2. FACTOS NÃO PROVADOS
Analisada a prova produzida nos presentes autos, com relevo para a decisão da causa, não existem factos relevantes que se tenham considerado não provados.
3. FUNDAMENTAÇÃO DA MATÉRIA DE FACTO
Cabe ao Tribunal Arbitral selecionar os factos relevantes para a decisão e discriminar a matéria de facto provada e não provada (cf. artigo 123.º, n.º 2, do CPPT e artigo 607.º, n.º 3, do CPC, aplicáveis ex vi artigo 29.º, n.º 1, alíneas a) e e), do RJAT). Os factos pertinentes para o julgamento da causa são escolhidos em função da sua relevância jurídica, considerando as várias soluções plausíveis das questões de Direito (cf. artigo 596.º, n.º 1, do CPC, aplicável ex vi artigo 29.º, n.º 1, alínea e), do RJAT).

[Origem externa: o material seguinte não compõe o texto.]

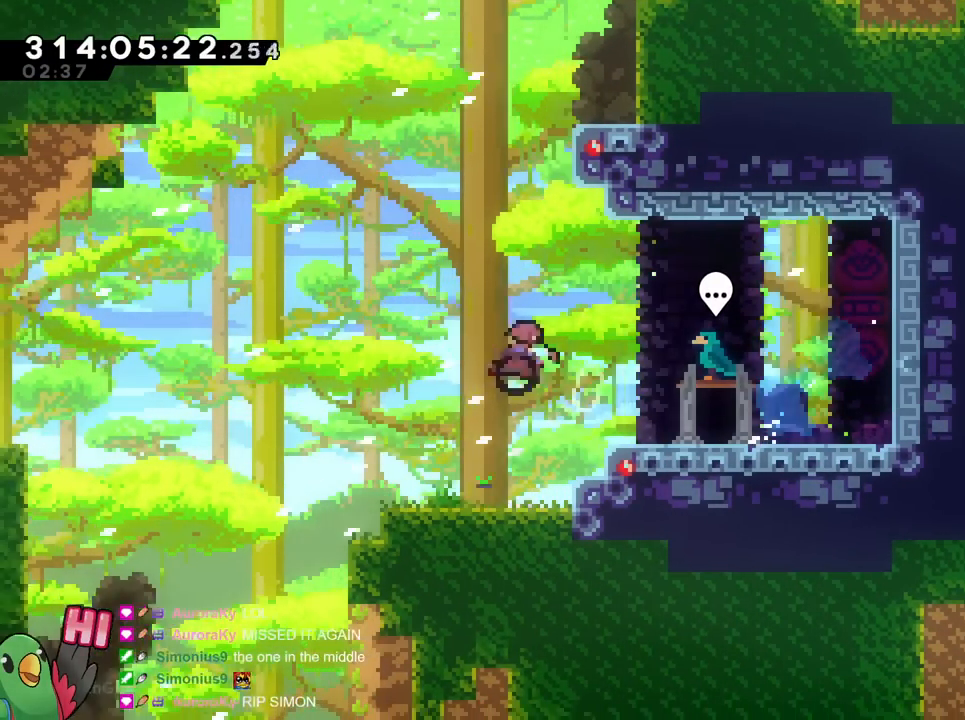
Gameplay with a controller (Nintendo layout); each line is a JSON object with the inputs held at the frame after it. "events" lists button and stick changes between this image and that frame as [ms after this image, input, new state], when the widget could be followed in between. Not read: HOME L3 R2 R3.
{"buttons": ["R1"], "left_stick": "right", "right_stick": "center", "events": [[134, "Y", "up"], [150, "B", "up"], [150, "R1", "down"], [217, "left_stick", "right"], [300, "B", "down"], [467, "B", "up"]]}
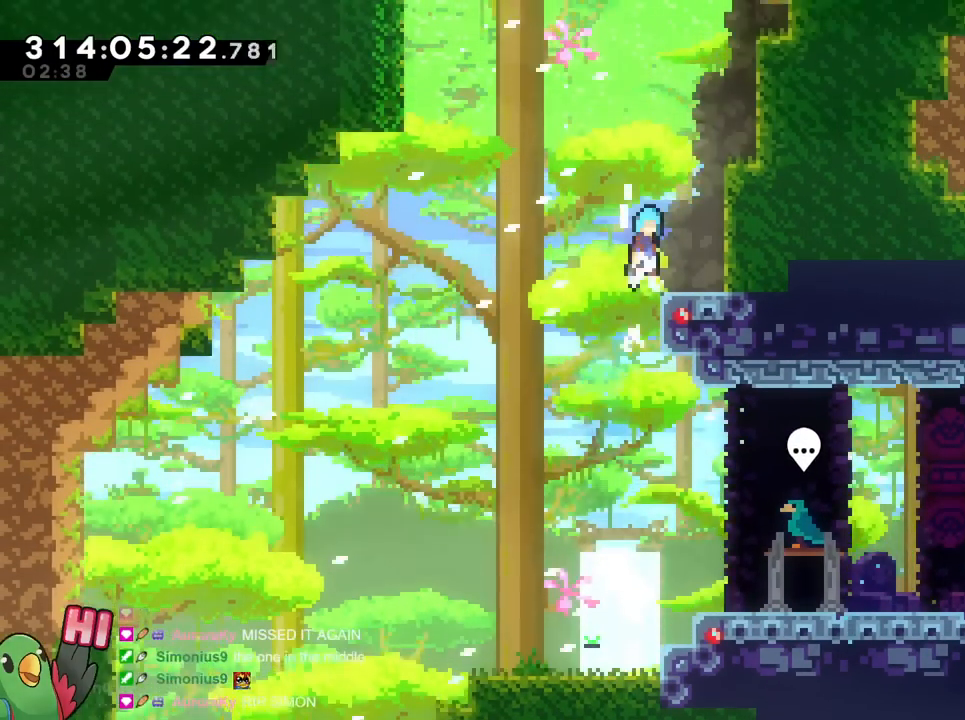
{"buttons": ["L2"], "left_stick": "up-left", "right_stick": "center", "events": [[33, "B", "down"], [183, "B", "up"], [233, "left_stick", "center"], [267, "R1", "up"], [417, "left_stick", "up-left"], [467, "L2", "down"]]}
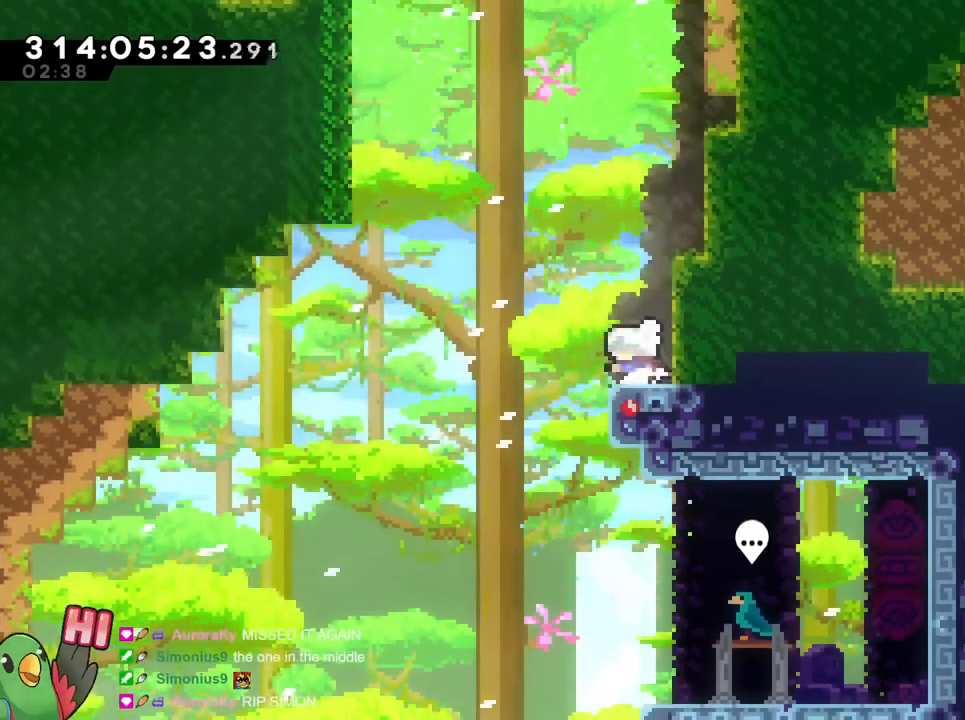
{"buttons": ["L2"], "left_stick": "left", "right_stick": "center", "events": [[50, "left_stick", "center"], [100, "Y", "down"], [100, "left_stick", "right"], [217, "Y", "up"], [284, "left_stick", "left"], [300, "B", "down"], [384, "B", "up"]]}
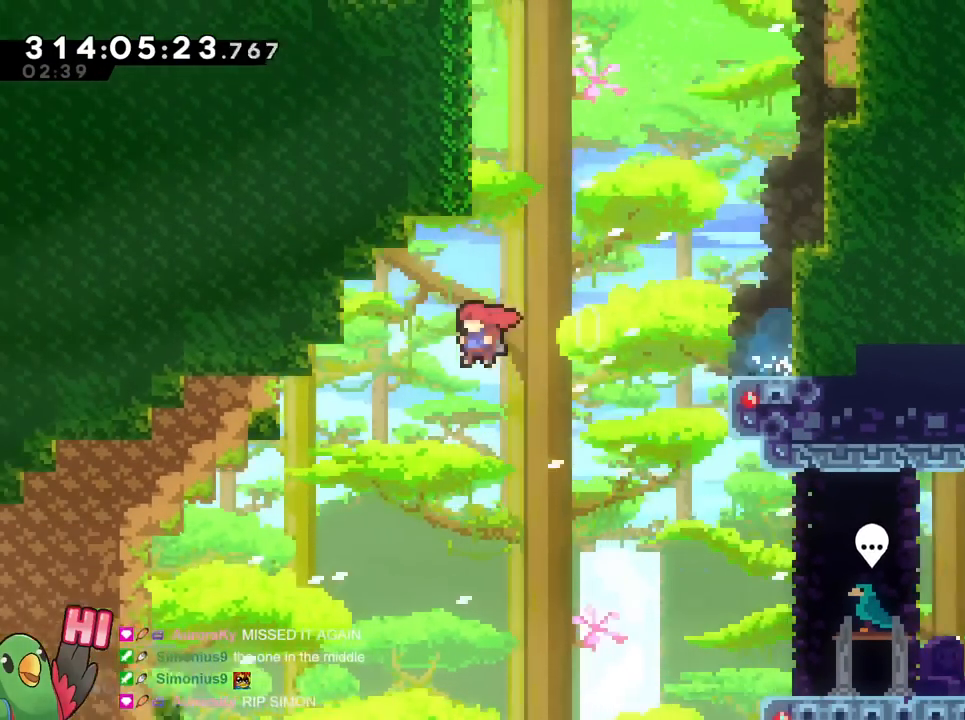
{"buttons": ["L2"], "left_stick": "right", "right_stick": "center", "events": [[83, "left_stick", "down-right"], [133, "left_stick", "right"], [183, "Y", "down"], [283, "DPAD_LEFT", "down"], [300, "DPAD_RIGHT", "down"], [300, "Y", "up"], [333, "DPAD_LEFT", "up"], [350, "DPAD_RIGHT", "up"]]}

Segundo o princípio da livre apreciação dos factos, o Tribunal Arbitral baseia a sua decisão, em relação aos factos alegados pelas partes, na sua íntima convicção formada a partir do exame e avaliação dos meios de prova trazidos ao processo, e de acordo com as regras da experiência (cf. artigo 16.º, alínea e), do RJAT, e artigo 607.º, n.º 5, do CPC, aplicável ex vi artigo 29.º, n.º 1, alínea e), do RJAT). Somente quando a força probatória de certos meios se encontra pré-estabelecida na lei (e.g., força probatória plena dos documentos autênticos, cf. artigo 371.º do Código Civil) é que não domina, relativamente à prova produzida, o princípio da livre apreciação.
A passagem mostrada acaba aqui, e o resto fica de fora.